Machine Learning Lifecycle Maturity
Introduction
Companies, large and small, across multiple industries, are all attempting to build Machine Learning (ML) models to gain competitive advantages. However, ML models are much harder to consistently deploy to production than traditional software. According to this report by Algorithmia, 2020 State of Enterprise Report, only 22% of the surveyed companies have successfully deployed a model, and in spite of increased spending, 43% had difficulty scaling machine learning projects to their company’s needs.
Starting on their ML journeys, companies often tend to focus initially on building a data science team for developing sophisticated ML models to extract critical business insights from data. However, lasting business value, and ROI, come from getting the solution to the next stage: validated, scaled, and deployed to production, monitored and optimized post-deployment. It is in these stages of the lifecycle most companies have difficulty.
Companies wishing to take advantage of the tremendous gains that are happening in the field of ML should encourage rapid adoption of MLOps—a set of principles, and practices for a rapid ML lifecycle.
Machine Learning Maturity Journey
In traditional software engineering, a set of principles and practices collectively called DevOps allows rapid, repetitive, and reliable releases, and unites development, deployment, and operational monitoring. These practices include code versioning, incremental releases, testing automation, integration and delivery, and operational monitoring.
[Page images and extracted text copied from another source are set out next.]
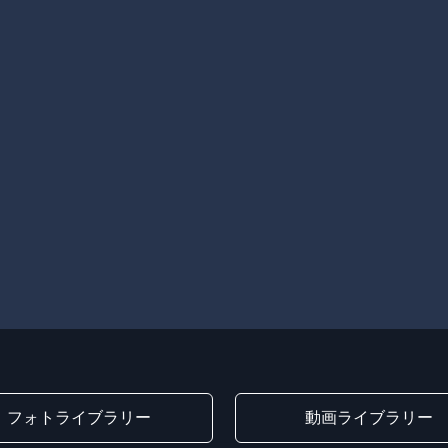
フォトライブラリー
動画ライブラリー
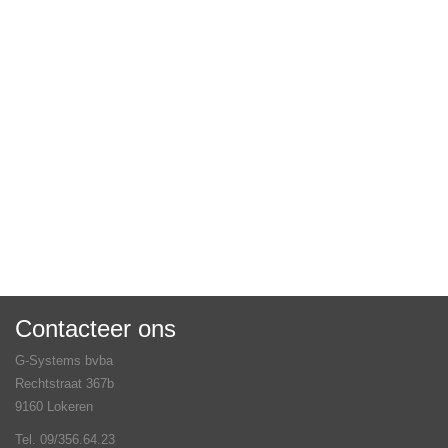
Contacteer ons
G-Systems bvba
Rechtstraat 367b
9160 Lokeren
Tel. 09/356.64.23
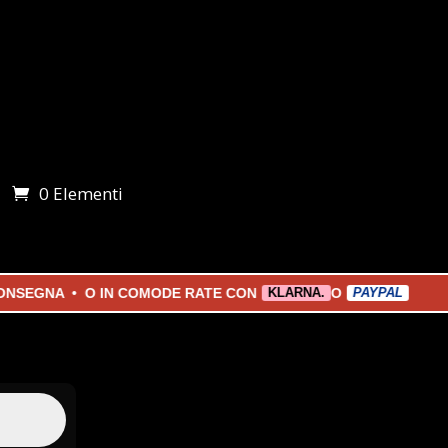
0 Elementi
i
NA • O IN COMODE RATE CON
O
KLARNA.
PAYPAL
DevOps has been successfully employed in SaaS businesses and is considered a best practice for several years.
A similar set of practices for ML deployment would enable organizations to:
Quickly deploy and test new models.
Compare impacts of changes to models.
Reproduce and retrace important model-driven business decisions.
Rapidly rollback to earlier models if issues are found in a recent deployment.
Retrain models when new data sets become available.
Address questions surrounding model security, privacy, and bias.
An ML system can comprise a large and complex infrastructure, with cross-functional responsibilities spanning multiple teams, as shown in this diagram (Adapted from this Google paper: MLOps: Continuous delivery and automation pipelines in machine learning):
Organizations will have to iteratively evolve and mature the stages of the ML lifecycle based on the nature of the business problem being addressed, with more and more automation achieved across the stages, like the one shown below.
The situations applicable to each stage of the maturity journey are:
MLOps Level 0
For organizations starting on their ML journey, requiring infrequent deployment of models to production, may be only a few times in a year. At this stage, these organizations will have a small team of data scientists working individually on small datasets which are slow to change, manually deploying the models to production.
MLOps Level 1
For organizations with some experience in applying ML to business problems, requiring models to be trained and deployed more frequently, possibly monthly. At this level of maturity, the ML pipeline stage is automated while the testing and deployment of the models can still be manual. For such organizations, data scientists focus on model development, while the automation is handled by a separate team.
MLOps Level 2
For organizations dealing with rapidly changing web-scale datasets, daily if not hourly, it becomes necessary to be at this level, to allow for continuous retraining and deployment of ML models to multiple nodes or servers. At Level 2 maturity, the ML lifecycle activities will be spread across multiple teams responsible for data engineering, model experimentation and development, deployment, and monitoring.
Tools for MLOps
There is a wide choice of tools and technologies available for enabling MLOps in enterprise and software companies. All major public cloud providers offer a wide coverage of MLOps features which may be sufficient for most organizations—AWS SageMaker from Amazon AWS, Azure ML from Microsoft Azure, and Google AI Platform from Google Cloud.
There are numerous cloud-agnostic MLOps tools as well, ranging from fully free and open-source to subscription based. A few of the well-known are: Kubeflow, DVC, Apache Airflow, MLflow, and Seldon. Most organizations will need a combination of different tools for end-to-end lifecycle automation.
Conclusion
For organizations to advance their ML capabilities and enable agility, reproducibility, auditability, and maintainability of their ML models, it is becoming increasingly necessary to incorporate MLOps practices. Thinking in terms of MLOps maturity levels can help assess the current state of the practice and create a roadmap for alignment with the strategic objectives of the business.